St. Thomas' view of appetency and of its different forms which he described as natural, sensient and rational comes to expression substantially in the following from Professor Small: "It is evident that human beings contain one group of interests which are generically identical with the factors that compose plants and animals. . . . They exist in trees and fishes and birds and quadrupeds and men alike. . . . These forces are incessantly displaying themselves in the movements that arrive at certain similar types of result." (426.)

The "interests" described by Small, generically at least, are identical with the bona or goods described by St. Thomas. The resemblances and differences will be seen by a comparison of the two systems of classification.

THE HEALTH INTEREST.-Professor Small's understanding of the health interest will appear from the following: "The primary interest of every man, as of every animal, is in sheer keeping alive." "A universal form of the primary interest is the food interest." (196.) "Again, the food interest is merely foremost in a group of interests that are in the most intimate sense peculiar to the body, the animal part of them." "In this group the sex interest is usually made coordinate with the food interest." (197.) "I venture to call all the other positive types of bodily interests by the general name 'the workinterests.' . . . I mean by it all the impulses to physical activity for its own sake. I mean the impulses to physical prowess and skill, that vary from the pranks of childhood to the systematized trial of skill among athletics." The explanation is summarized as follows: "The three species of interest which I call food, sex, and work make up one genus of human interest to which I give the name the health interest. By this phrase I mean all the human

desires that have their center in exercise and enjoyment of the powers of the body." (197.)

There is an interesting agreement between the bona corporis of St. Thomas and the health interests thus described by Professor Small. Self-preservation is the first law of nature. Corresponding to the food, sex and work interests as phases of the health interest in Professor Small's classification we find enumerated by St. Thomas among the goods of the body, food, sex, health, beauty, strength, activity, integrity. The following indications facilitate the comparison: Con. Gen. 3, c. 32; ibid., c. 33; 2-2ae, Q. 65, ad. 3.

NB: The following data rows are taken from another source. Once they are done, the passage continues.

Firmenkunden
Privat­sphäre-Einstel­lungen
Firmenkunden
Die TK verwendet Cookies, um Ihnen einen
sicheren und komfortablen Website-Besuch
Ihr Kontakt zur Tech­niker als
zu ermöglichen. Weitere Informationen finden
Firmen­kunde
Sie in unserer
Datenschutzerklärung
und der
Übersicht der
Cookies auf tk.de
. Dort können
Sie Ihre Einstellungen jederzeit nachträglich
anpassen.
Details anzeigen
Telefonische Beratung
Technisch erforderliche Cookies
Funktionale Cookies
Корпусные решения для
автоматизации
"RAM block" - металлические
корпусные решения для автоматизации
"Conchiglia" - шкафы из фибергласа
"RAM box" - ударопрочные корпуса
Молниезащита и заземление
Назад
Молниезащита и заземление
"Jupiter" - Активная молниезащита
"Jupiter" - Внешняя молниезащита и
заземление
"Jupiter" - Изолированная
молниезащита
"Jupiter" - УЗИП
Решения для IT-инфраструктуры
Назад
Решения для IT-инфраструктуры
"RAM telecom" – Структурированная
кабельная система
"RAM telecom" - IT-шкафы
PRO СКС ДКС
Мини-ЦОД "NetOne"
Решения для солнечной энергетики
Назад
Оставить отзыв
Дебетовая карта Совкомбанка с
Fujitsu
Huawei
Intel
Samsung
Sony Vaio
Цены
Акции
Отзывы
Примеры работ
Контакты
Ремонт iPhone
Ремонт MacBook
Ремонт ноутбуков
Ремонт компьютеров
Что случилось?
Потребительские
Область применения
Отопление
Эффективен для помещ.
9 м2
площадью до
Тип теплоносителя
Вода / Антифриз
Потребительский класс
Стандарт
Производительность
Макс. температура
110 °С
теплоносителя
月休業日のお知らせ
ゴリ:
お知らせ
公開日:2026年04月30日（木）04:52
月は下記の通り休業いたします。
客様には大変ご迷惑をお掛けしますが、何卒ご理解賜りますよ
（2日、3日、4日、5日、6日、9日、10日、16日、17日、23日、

THE WEALTH INTEREST.-Dr. Small describes this interest as follows: "We recognize, alongside of health, this second factor which enters into complete personal realization, viz., that lordship over things which is founded upon direct mastery of natural forces." (454.) "Lordship over things in this sense is an essential social function." (455.) Dr. Small recognizes the great range of unlike motives which may inspire the quest of wealth. "The fact that most of the things deemed desirable in highly developed society are to be accomplished only with the aid of wealth, obscures more than it reveals the intimate nature of the wealth desire proper." (450.) Our author understands by lordship over things the conquest of nature and its subjection to human uses. It is the wealth interest as understood by economic science distinct from the popular identification of money with wealth. "It is part of complete human personality to exercise lordship over things." (451.) "Real wealth is not appreciated by men who know nothing intimately of the difficulties of creating wealth. Wealth as the measure and as the realization of man's mastery over things is neither too highly nor too generally valued in our civilization. Wealth as the mere accumulation of things that others have mastered is both too highly and too generally valued." (454.)